As is the case for many previously proposed compression schemes, Buri uses a direct mapped translation table at the beginning of the physical DRAM to perform shadow to physical translation in the granularity of 4KB logical pages. Each 1KB block has an entry in the mapping table, which contains the allocation status, four block pointers, compression metadata, and per-cache line status. As discussed above, the allocation status stores the current size of the compressed page, and some control bits (dirty, valid, etc.). The four block pointers consist of the body of the compressed page, which are allocated incrementally. Per-line status information is a two-bit field indicating the type of the line (normal, zero, overflow, invalid). The physical address of a compressed line can thus be calculated using this header alone without consulting the body itself. Buri also features a metadata cache and a pointer cache for overflowed lines to reduce DRAM accesses. Most translation requests should be filtered out by the two metadata caches.
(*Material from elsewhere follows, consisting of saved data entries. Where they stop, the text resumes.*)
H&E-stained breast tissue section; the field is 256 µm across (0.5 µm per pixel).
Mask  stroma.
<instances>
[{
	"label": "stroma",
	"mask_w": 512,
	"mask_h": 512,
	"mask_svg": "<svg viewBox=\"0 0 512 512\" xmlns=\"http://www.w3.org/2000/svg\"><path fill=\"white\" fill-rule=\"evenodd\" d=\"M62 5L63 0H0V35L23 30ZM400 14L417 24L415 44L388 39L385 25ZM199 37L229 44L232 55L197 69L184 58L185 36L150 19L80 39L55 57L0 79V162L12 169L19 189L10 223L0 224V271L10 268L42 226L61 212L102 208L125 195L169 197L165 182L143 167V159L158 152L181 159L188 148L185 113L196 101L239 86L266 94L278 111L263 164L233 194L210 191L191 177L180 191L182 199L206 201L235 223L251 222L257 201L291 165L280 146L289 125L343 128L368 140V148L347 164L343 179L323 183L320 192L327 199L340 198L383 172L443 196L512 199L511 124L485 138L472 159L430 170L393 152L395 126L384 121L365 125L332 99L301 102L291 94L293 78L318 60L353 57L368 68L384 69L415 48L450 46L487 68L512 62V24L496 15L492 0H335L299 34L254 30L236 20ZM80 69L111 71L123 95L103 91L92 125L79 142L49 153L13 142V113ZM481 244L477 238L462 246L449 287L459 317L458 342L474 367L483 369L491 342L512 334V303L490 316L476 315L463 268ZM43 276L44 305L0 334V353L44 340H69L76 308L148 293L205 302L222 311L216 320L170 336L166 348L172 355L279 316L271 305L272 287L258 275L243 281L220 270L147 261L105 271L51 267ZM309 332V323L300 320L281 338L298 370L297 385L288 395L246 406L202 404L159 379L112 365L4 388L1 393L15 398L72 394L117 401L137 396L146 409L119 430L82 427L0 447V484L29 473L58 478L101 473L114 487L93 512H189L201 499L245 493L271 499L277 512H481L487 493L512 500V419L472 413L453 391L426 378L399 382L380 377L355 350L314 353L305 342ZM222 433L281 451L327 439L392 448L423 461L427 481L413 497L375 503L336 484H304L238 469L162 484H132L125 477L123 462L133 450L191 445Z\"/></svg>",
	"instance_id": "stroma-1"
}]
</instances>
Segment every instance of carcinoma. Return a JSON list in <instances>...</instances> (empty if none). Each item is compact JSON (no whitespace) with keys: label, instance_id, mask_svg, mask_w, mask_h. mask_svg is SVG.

Initially, all metadata entries are set as invalid, and none of them is backed by any physical storage. When a page is first accessed from the shadow address space, perhaps because the OS just allocates a new page in the shadow address space, a page fault-like event is triggered on the memory controller. The controller first activates a 4KB buffer to accumulate cache lines from the upper levels before sending them for compression. This amortizes the overhead of page allocation and metadata update for the first few cache lines of a compressed page. The buffer is retired after a while or after another controller page fault happens. The compressor processes each line in the buffer, and also computes the compressed size. If all lines fit into their physical slots (recall that Buri assumes static 4:1 compression ratio), only one 1KB page will be allocated. Otherwise, two or more pages are allocated, with overflowed pages stored after the regulat slots.
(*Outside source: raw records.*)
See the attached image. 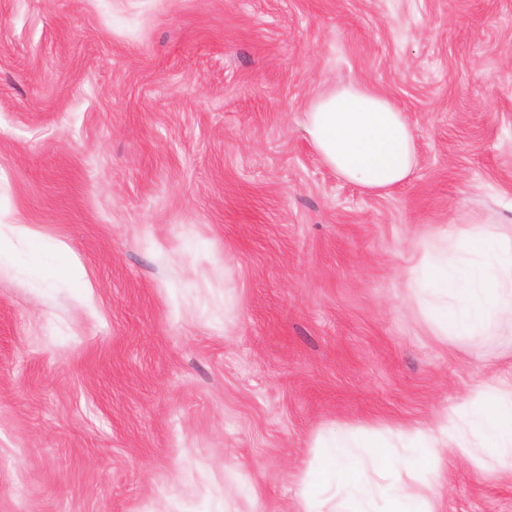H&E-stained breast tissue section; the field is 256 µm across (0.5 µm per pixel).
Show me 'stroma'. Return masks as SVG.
<instances>
[{"label": "stroma", "mask_w": 512, "mask_h": 512, "mask_svg": "<svg viewBox=\"0 0 512 512\" xmlns=\"http://www.w3.org/2000/svg\"><path fill=\"white\" fill-rule=\"evenodd\" d=\"M349 82L407 113L408 183L313 149ZM475 211L512 222V0H0V512H293L318 435L511 384L406 286ZM437 498L512 479L452 459Z\"/></svg>", "instance_id": "stroma-1"}]
</instances>
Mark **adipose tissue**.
<instances>
[{
  "label": "adipose tissue",
  "instance_id": "ef3b65f1",
  "mask_svg": "<svg viewBox=\"0 0 512 512\" xmlns=\"http://www.w3.org/2000/svg\"><path fill=\"white\" fill-rule=\"evenodd\" d=\"M305 129L322 161L343 180L369 192L406 182L417 158L411 122L387 96L358 83L340 85L315 97ZM440 249L423 248L409 272L410 287L425 292L423 313L436 335L465 338L512 330V231L503 232L481 215L465 228L447 231ZM398 436L406 447L427 449L415 478L437 484L448 457L472 470L497 456L512 473V387L473 386L466 400L443 412L433 425L407 423ZM377 433L360 437L335 433L318 437L310 464L350 478L345 512H372L377 486L370 473L384 474L396 464Z\"/></svg>",
  "mask_w": 512,
  "mask_h": 512
}]
</instances>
When a dirty line is written back, its compressed size may have changed, which makes it no longer fit for the physical slot. In this case, the slot stores a pointer to the overflow area, at which location the line is written. The metadata entry is also updated to reflect the status change of the line. If the overflow area itself overflows, one more block is requested from the free list as shown above. If the page already has four blocks, then the page will be stored uncompressed, since compression does not reduce storage usage.

The article also proposes a few optimizations that can be applied for better performance. First, zero cache lines are not even physically stored. Once a zero line is detected on a write request, the per-line status field is set to reflect the presence of a zero line. On future accesses to that line, the page body is not even accessed if a zero line is seen, which reduces the number of memory accesses if many cache lines are all-zero. The second optimization is prefetcing. Both page-level and line-level prefetching is proposed. For page level pre-fetching, a global predictor is used to generate the next page to be accessed, whose metadata entry is then prefetched into the buffer. For line-level prefetcing, when a compressed line is read in-place, the controller always prefetches data in the next slot if it contains an indirection pointer. This reduces one extra memory access for the pointer if access locality is high. The last optimization is on memory request scheduling, which prioritizes blocks whose metadata is in the cache.